▶ **What the exercise asks**
Write the next part of the blog post about the Big Money Blitz chess tournament, picking up after its last sentence.

▶ **Excerpted passage**
Content starts

Sunday, September 4, 2011

Big Money Blitz

Left: Dan Vasto and the Big Money Blitz Scoreboard.
Picture courtesy of Cub Noble - Professional Photographer.
Right: Cub and Tim played in the tournament as well as ran it.

  I played in the Big Money Blitz tournament at the Dahl’s supermarket in Ankeny yesterday. Dahl’s has a meeting room that they make available for chess tournaments and at least one tournament a month is held there. Most of the tournaments have been 4 games at 75 minutes per player per game. A 12 or 13 hour day of playing chess was a lot more fun when I was in my 20’s but now that I’m in my 50’s chess stops being fun and starts being work after 6 or 7 hours so I’ve passed on these longish tournament. I am planning on playing in the Ames Chess Festival weekend tournament in late October which may mean a 17 or 18 hour chess day on Saturday, but I can sleep over in Ames and take a round off if I am tired going into the night session.

Content ends

▶ **Stored records**

Content starts

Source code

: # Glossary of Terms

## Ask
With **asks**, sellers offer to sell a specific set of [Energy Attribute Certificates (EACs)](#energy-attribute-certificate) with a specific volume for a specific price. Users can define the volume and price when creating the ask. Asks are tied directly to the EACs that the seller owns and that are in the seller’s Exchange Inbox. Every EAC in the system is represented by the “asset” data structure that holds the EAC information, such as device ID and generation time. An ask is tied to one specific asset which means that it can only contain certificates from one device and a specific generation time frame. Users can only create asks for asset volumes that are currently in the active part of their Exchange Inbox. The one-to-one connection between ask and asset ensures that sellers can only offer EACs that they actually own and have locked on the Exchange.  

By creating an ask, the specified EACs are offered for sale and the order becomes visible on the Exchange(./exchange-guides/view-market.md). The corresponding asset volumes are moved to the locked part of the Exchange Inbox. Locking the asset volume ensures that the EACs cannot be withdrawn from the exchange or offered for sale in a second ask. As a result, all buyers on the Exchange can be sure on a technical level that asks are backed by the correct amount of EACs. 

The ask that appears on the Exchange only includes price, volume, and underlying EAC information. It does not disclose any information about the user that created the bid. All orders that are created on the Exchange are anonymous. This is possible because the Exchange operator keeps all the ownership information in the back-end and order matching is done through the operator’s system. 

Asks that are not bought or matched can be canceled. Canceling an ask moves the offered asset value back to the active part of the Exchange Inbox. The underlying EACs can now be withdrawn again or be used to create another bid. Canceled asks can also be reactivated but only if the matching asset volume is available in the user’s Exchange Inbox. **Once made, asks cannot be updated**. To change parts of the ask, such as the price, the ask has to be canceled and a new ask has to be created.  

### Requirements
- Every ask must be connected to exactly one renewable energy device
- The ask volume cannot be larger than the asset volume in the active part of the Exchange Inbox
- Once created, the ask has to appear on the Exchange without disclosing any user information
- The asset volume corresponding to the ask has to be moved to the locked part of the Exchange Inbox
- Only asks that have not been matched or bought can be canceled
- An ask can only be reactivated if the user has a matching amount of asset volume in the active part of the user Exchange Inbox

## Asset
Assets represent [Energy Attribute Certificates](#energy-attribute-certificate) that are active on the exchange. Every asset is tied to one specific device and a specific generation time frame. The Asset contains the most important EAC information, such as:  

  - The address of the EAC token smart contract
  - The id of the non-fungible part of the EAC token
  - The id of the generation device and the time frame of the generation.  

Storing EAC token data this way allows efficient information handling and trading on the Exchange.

Content ends

▶ **Your response**
  Big Money Blitz is the brainchild of Cub Noble and Tim Harder. In this tournament, you play 2 games with every other player (1 as White and 1 as Black) with 5 minutes per side (with a one second delay before your clock runs down). The quick time limit means you can play 3 opponents in an hour and since the tournament advertised 16 players, there would be 5 hours of chess play. 5 hours of chess is a good amount for me and I signed up myself and Jaleb Jay from our club in Marshalltown in June via Paypal.

  The only prize in the tournament was for first place (90% of the entry fees) and predictably it attracted a lot of the area’s top players. Dan Vasto (who won the top prize at both of my outdoor quick chess tournaments this summer) was there, along with fellow expert Joe Knapp from Nebraska. There were 3 class A players (Eric Vander Linden, Mark Kende, and Eddie Davinovic), 5 B players (Mathew Jacob, Eddie Divanovic, Jaleb Jay, Tim Harder, and myself), D player Cub Noble, and 2 beginners Josh and Jonny. I’ve beaten Dan once out of 4 games and drawn with Mark and Eric in the only games we had played in tournaments so I figured I could have a real good tournament with a little luck. First place would probably be out of my reach, but stranger things have happened. My main goal was to play good and stay away from the time trouble that plagued me at the Iowa State Fair speed chess tournament.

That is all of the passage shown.